At a meeting with Vietnamese Deputy Defence Minister Nguyen Chi Vinh held in Hanoi on December 7, he said a KOICA delegation was conducting a survey of areas contaminated with post-war landmines and UXOs in the central provinces of Binh Dinh and Quang Tri, the Quan doi Nhan dan (People’s Army) daily reported.
Chang said it is the second survey conducted by KOICA in Vietnam, adding that he hopes local agencies will provide favourable conditions for his organisation’s surveys and working visits, ultimately accelerating the clearance of post-war bombs and landmines.

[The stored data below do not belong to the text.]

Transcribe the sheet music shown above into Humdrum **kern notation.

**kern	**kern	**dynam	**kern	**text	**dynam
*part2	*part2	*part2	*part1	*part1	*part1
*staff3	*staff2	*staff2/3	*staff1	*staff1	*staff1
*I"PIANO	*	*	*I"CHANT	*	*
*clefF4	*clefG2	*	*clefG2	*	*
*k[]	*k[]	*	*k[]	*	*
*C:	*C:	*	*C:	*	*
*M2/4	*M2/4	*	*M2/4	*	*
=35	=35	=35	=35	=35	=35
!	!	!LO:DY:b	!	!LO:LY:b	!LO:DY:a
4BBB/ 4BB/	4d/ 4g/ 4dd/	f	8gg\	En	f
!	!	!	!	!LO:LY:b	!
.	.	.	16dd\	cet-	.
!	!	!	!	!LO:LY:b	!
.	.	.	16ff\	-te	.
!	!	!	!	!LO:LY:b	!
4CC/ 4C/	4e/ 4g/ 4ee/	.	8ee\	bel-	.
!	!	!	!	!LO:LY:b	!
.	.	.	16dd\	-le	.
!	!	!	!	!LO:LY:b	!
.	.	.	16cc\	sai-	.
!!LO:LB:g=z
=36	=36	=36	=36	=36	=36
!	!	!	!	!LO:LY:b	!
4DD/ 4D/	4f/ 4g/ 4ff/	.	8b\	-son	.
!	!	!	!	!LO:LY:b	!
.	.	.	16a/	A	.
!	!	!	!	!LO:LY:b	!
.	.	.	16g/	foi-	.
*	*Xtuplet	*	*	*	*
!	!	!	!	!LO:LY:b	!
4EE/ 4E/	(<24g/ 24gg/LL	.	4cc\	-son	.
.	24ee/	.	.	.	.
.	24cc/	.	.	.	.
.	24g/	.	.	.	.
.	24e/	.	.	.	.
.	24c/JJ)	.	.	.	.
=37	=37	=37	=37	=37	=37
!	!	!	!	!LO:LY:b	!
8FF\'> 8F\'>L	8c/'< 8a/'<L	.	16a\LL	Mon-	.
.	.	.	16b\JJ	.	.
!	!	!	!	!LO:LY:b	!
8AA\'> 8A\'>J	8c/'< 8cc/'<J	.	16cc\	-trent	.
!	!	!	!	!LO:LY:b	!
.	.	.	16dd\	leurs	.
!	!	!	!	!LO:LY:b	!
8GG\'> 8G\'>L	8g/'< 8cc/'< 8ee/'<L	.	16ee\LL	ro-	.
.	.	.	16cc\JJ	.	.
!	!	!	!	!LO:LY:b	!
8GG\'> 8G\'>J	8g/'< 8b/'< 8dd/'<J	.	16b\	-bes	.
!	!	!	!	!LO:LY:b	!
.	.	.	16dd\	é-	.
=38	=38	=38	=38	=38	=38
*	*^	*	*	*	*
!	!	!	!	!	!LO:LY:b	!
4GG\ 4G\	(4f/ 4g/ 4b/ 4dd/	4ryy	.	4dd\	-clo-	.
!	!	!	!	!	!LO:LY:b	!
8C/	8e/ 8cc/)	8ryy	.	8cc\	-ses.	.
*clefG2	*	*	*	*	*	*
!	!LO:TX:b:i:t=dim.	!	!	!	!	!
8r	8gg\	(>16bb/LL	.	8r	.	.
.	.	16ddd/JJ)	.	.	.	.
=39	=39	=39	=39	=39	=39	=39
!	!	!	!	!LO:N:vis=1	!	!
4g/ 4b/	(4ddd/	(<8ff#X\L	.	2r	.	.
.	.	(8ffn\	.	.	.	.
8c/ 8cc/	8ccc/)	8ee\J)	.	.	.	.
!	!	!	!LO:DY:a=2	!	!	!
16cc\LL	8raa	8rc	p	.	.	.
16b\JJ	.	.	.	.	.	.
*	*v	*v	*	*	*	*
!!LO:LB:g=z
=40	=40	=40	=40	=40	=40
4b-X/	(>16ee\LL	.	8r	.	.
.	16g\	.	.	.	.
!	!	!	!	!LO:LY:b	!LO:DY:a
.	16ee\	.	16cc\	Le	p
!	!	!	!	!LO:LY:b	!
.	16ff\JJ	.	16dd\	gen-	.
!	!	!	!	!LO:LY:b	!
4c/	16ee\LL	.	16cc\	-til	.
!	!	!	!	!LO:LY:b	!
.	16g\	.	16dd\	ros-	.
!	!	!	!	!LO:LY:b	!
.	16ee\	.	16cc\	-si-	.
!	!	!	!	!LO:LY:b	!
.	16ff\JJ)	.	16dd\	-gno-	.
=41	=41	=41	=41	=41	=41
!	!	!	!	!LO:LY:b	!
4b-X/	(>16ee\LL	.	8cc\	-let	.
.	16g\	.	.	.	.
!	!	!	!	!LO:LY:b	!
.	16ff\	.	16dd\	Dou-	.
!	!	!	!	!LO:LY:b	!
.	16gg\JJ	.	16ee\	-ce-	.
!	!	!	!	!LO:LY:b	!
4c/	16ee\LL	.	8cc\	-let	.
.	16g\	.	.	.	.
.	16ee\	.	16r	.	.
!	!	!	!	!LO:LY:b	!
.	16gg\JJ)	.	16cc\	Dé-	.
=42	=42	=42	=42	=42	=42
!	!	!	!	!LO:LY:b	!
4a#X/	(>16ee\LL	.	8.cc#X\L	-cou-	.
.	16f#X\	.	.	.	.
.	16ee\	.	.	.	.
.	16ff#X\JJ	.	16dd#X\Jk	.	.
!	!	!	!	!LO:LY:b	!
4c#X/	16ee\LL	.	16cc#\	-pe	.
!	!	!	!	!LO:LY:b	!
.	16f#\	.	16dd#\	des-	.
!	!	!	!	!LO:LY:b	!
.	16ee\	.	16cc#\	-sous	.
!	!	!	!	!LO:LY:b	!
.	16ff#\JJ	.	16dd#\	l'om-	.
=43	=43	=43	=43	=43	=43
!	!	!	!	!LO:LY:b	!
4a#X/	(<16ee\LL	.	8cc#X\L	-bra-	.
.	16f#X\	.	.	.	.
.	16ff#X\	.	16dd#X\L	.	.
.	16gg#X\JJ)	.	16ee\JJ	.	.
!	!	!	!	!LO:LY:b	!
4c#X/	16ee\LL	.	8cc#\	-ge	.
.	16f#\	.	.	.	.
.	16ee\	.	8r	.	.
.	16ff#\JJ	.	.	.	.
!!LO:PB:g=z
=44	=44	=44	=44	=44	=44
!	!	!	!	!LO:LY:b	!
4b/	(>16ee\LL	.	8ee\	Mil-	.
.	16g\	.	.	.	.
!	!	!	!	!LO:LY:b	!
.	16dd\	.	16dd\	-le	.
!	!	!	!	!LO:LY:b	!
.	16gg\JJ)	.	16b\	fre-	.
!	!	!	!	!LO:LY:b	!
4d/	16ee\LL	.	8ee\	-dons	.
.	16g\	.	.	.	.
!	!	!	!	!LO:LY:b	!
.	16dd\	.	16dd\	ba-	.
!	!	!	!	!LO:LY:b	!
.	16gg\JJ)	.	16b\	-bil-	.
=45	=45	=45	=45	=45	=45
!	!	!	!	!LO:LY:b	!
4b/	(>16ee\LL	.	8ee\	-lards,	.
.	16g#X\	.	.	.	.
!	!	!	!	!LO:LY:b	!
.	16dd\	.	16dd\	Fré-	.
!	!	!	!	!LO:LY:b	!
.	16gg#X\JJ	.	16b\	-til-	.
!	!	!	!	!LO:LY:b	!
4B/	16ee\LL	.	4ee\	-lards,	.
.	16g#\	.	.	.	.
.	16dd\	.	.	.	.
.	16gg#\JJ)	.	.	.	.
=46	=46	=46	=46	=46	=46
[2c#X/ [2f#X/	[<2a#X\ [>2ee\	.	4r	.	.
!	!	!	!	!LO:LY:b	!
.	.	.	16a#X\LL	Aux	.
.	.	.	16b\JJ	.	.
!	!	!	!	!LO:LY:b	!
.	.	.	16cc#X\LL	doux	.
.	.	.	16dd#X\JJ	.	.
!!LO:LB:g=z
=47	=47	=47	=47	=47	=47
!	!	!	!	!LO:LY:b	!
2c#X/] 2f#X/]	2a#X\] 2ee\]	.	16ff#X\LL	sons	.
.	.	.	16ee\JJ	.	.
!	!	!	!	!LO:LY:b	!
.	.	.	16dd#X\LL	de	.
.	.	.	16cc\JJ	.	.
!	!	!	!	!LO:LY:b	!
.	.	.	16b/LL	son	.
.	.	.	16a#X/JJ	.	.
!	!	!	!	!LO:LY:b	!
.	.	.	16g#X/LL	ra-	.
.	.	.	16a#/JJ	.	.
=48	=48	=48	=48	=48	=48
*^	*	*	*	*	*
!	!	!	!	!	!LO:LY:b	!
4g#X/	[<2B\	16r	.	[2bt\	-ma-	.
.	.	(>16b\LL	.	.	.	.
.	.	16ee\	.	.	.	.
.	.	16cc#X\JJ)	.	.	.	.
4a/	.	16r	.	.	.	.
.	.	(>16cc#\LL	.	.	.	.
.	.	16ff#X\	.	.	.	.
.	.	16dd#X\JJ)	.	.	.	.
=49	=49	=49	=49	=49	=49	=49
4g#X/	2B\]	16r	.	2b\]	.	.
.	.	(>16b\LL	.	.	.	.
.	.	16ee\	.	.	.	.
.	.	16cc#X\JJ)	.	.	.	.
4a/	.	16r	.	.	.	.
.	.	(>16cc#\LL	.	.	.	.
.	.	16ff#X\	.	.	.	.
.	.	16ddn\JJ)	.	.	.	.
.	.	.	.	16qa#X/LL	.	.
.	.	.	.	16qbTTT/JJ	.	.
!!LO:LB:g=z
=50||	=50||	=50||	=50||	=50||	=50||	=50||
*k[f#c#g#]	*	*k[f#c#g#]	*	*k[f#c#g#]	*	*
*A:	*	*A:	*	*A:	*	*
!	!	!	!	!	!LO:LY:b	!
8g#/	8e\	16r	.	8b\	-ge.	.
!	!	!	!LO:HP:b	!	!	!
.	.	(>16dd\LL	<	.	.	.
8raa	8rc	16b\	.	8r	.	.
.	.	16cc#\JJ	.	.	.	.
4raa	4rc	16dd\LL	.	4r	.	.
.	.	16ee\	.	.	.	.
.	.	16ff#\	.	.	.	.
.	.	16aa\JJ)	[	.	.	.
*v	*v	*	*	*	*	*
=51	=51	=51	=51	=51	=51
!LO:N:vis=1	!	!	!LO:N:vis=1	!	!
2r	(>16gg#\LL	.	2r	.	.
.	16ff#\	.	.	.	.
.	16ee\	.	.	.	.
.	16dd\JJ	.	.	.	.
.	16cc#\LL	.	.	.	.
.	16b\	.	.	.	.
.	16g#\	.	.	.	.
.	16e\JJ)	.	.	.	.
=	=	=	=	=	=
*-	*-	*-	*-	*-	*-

Sen. Lt. Gen. Vinh, who is also the head of the standing board for the State Steering Committee for the national action programme on settling post-war bomb and landmine impacts, highly valued the Republic of Korea (RoK)’s cooperation in the field.
He called on more RoK organisations to work with Vietnamese agencies to speed up UXO clearance to ensure the safety of local residents.
Preliminary statistics show that UXOs have claimed more than 42,000 lives and left about 62,000 injured - mostly rural people and children - in Vietnam over the last four decades.
The US army used more than 15 million tonnes of bombs and mines during the war in Vietnam, four times the amount used in World War II. As a result, Vietnam has been listed among the countries most contaminated with UXOs.
According to the State Steering Committee, about 800,000 tonnes of UXOs are scattered across 6.6 million hectares or 20.12% of Vietnam’s land, mainly in the central region.